Author Ann W. Harrison
Harri Vartiainen wrote:
>
> What would be best way to optimize "SELECT DISTINCT FIELD1 FROM
> TABLE1 ORDER BY FIELD1" query?
>
> I have one table with about 200000 rows and 2000 distinct values,
> query takes on production system 2-5 seconds, according to the query
> plan the whole table is read. I have index defined on FIELD1, but it
> doesn't help in this case.
>
> I'm running FB 2.1.1

First, Firebird is a multi-version database with non-versioning indexes.
That means that FIELD1 of record A may have different values for
different transactions, and all values will be in the index.
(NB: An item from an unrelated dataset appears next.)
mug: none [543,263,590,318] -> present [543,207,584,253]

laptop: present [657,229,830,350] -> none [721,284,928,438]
To
determine whether a value of FIELD1 is visible to your transaction,
Firebird has to read the record, not just the index.
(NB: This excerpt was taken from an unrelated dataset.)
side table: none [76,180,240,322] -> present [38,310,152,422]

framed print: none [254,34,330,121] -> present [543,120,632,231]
So, a "select distinct FIELD1 from TABLE1 order by FIELD1" has
to read every record in the table. The fastest way to read every
record is to start with the first page in the table and read through
to the last page in the table.

"Ah", you say, but that requires a sort and reading is Kn while
sorting is K n log n. But the K involved in reading is vastly
larger than the K in a sort, so in almost all cases it's faster
to read records in their natural stored order and sort them rather
than rattle the disk to death picking out records in index order.

Your query may be faster if you drop the "order by" clause.


Good luck,

Ann